### What is being asked
The job is to output each record again, character for character.

### Data for the task
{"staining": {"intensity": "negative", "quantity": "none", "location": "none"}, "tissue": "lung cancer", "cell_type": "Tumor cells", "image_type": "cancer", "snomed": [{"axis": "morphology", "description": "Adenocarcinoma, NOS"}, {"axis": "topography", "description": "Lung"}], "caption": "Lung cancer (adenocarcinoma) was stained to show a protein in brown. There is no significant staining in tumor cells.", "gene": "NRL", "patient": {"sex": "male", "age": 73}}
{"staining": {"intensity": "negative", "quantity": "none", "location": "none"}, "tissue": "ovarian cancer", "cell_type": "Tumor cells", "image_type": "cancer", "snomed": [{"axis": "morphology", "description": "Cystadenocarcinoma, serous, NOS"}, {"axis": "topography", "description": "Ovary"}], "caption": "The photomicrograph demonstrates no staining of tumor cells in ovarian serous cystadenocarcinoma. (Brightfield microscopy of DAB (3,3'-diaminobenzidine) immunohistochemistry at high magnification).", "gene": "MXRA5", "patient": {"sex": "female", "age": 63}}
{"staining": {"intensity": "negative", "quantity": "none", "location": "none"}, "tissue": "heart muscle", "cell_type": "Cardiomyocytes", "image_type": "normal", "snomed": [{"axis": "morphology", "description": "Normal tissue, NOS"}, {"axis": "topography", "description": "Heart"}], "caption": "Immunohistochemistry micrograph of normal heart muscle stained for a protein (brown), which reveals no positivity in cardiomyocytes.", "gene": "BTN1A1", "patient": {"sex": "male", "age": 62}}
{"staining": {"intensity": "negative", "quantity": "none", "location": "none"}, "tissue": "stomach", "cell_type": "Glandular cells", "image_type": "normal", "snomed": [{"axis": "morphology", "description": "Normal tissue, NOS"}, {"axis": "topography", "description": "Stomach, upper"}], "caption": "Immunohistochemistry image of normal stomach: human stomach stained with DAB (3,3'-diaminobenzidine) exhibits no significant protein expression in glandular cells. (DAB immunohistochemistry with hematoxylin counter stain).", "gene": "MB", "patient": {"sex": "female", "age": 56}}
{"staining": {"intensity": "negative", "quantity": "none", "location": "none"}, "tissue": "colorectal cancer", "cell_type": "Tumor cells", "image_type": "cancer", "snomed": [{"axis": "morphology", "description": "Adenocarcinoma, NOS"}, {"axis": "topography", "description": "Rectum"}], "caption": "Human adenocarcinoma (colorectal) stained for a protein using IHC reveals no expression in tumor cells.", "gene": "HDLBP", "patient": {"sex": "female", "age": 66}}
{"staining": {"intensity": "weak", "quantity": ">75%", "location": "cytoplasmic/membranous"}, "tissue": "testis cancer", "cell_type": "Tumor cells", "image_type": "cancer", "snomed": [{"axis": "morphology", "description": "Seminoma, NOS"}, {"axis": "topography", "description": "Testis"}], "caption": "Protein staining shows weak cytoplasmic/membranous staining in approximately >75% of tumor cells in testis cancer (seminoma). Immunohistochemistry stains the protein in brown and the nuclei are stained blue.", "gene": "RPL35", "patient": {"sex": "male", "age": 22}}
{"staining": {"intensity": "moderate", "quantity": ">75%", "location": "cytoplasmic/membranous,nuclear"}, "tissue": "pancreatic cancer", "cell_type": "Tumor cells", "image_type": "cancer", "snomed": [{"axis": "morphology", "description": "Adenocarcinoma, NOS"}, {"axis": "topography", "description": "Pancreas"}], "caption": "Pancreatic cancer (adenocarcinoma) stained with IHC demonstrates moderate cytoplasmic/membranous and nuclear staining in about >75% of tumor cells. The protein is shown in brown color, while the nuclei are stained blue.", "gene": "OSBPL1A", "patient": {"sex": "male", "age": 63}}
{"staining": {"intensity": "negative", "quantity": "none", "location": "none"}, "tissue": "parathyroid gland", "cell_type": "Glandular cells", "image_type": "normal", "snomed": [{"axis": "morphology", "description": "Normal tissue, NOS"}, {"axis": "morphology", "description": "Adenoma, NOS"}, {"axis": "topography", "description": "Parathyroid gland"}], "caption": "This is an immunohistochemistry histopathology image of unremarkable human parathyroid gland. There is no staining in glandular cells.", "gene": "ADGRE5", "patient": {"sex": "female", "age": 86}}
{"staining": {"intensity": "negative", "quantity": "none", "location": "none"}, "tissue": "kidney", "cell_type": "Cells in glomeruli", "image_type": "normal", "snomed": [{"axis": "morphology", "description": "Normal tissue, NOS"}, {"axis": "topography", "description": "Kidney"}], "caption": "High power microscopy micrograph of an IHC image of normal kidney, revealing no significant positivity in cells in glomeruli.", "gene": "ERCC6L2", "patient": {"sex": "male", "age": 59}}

### Result of this task
{"staining": {"intensity": "negative", "quantity": "none", "location": "none"}, "tissue": "lung cancer", "cell_type": "Tumor cells", "image_type": "cancer", "snomed": [{"axis": "morphology", "description": "Adenocarcinoma, NOS"}, {"axis": "topography", "description": "Lung"}], "caption": "Lung cancer (adenocarcinoma) was stained to show a protein in brown. There is no significant staining in tumor cells.", "gene": "NRL", "patient": {"sex": "male", "age": 73}}
{"staining": {"intensity": "negative", "quantity": "none", "location": "none"}, "tissue": "ovarian cancer", "cell_type": "Tumor cells", "image_type": "cancer", "snomed": [{"axis": "morphology", "description": "Cystadenocarcinoma, serous, NOS"}, {"axis": "topography", "description": "Ovary"}], "caption": "The photomicrograph demonstrates no staining of tumor cells in ovarian serous cystadenocarcinoma. (Brightfield microscopy of DAB (3,3'-diaminobenzidine) immunohistochemistry at high magnification).", "gene": "MXRA5", "patient": {"sex": "female", "age": 63}}
{"staining": {"intensity": "negative", "quantity": "none", "location": "none"}, "tissue": "heart muscle", "cell_type": "Cardiomyocytes", "image_type": "normal", "snomed": [{"axis": "morphology", "description": "Normal tissue, NOS"}, {"axis": "topography", "description": "Heart"}], "caption": "Immunohistochemistry micrograph of normal heart muscle stained for a protein (brown), which reveals no positivity in cardiomyocytes.", "gene": "BTN1A1", "patient": {"sex": "male", "age": 62}}
{"staining": {"intensity": "negative", "quantity": "none", "location": "none"}, "tissue": "stomach", "cell_type": "Glandular cells", "image_type": "normal", "snomed": [{"axis": "morphology", "description": "Normal tissue, NOS"}, {"axis": "topography", "description": "Stomach, upper"}], "caption": "Immunohistochemistry image of normal stomach: human stomach stained with DAB (3,3'-diaminobenzidine) exhibits no significant protein expression in glandular cells. (DAB immunohistochemistry with hematoxylin counter stain).", "gene": "MB", "patient": {"sex": "female", "age": 56}}
{"staining": {"intensity": "negative", "quantity": "none", "location": "none"}, "tissue": "colorectal cancer", "cell_type": "Tumor cells", "image_type": "cancer", "snomed": [{"axis": "morphology", "description": "Adenocarcinoma, NOS"}, {"axis": "topography", "description": "Rectum"}], "caption": "Human adenocarcinoma (colorectal) stained for a protein using IHC reveals no expression in tumor cells.", "gene": "HDLBP", "patient": {"sex": "female", "age": 66}}
{"staining": {"intensity": "weak", "quantity": ">75%", "location": "cytoplasmic/membranous"}, "tissue": "testis cancer", "cell_type": "Tumor cells", "image_type": "cancer", "snomed": [{"axis": "morphology", "description": "Seminoma, NOS"}, {"axis": "topography", "description": "Testis"}], "caption": "Protein staining shows weak cytoplasmic/membranous staining in approximately >75% of tumor cells in testis cancer (seminoma). Immunohistochemistry stains the protein in brown and the nuclei are stained blue.", "gene": "RPL35", "patient": {"sex": "male", "age": 22}}
{"staining": {"intensity": "moderate", "quantity": ">75%", "location": "cytoplasmic/membranous,nuclear"}, "tissue": "pancreatic cancer", "cell_type": "Tumor cells", "image_type": "cancer", "snomed": [{"axis": "morphology", "description": "Adenocarcinoma, NOS"}, {"axis": "topography", "description": "Pancreas"}], "caption": "Pancreatic cancer (adenocarcinoma) stained with IHC demonstrates moderate cytoplasmic/membranous and nuclear staining in about >75% of tumor cells. The protein is shown in brown color, while the nuclei are stained blue.", "gene": "OSBPL1A", "patient": {"sex": "male", "age": 63}}
{"staining": {"intensity": "negative", "quantity": "none", "location": "none"}, "tissue": "parathyroid gland", "cell_type": "Glandular cells", "image_type": "normal", "snomed": [{"axis": "morphology", "description": "Normal tissue, NOS"}, {"axis": "morphology", "description": "Adenoma, NOS"}, {"axis": "topography", "description": "Parathyroid gland"}], "caption": "This is an immunohistochemistry histopathology image of unremarkable human parathyroid gland. There is no staining in glandular cells.", "gene": "ADGRE5", "patient": {"sex": "female", "age": 86}}
{"staining": {"intensity": "negative", "quantity": "none", "location": "none"}, "tissue": "kidney", "cell_type": "Cells in glomeruli", "image_type": "normal", "snomed": [{"axis": "morphology", "description": "Normal tissue, NOS"}, {"axis": "topography", "description": "Kidney"}], "caption": "High power microscopy micrograph of an IHC image of normal kidney, revealing no significant positivity in cells in glomeruli.", "gene": "ERCC6L2", "patient": {"sex": "male", "age": 59}}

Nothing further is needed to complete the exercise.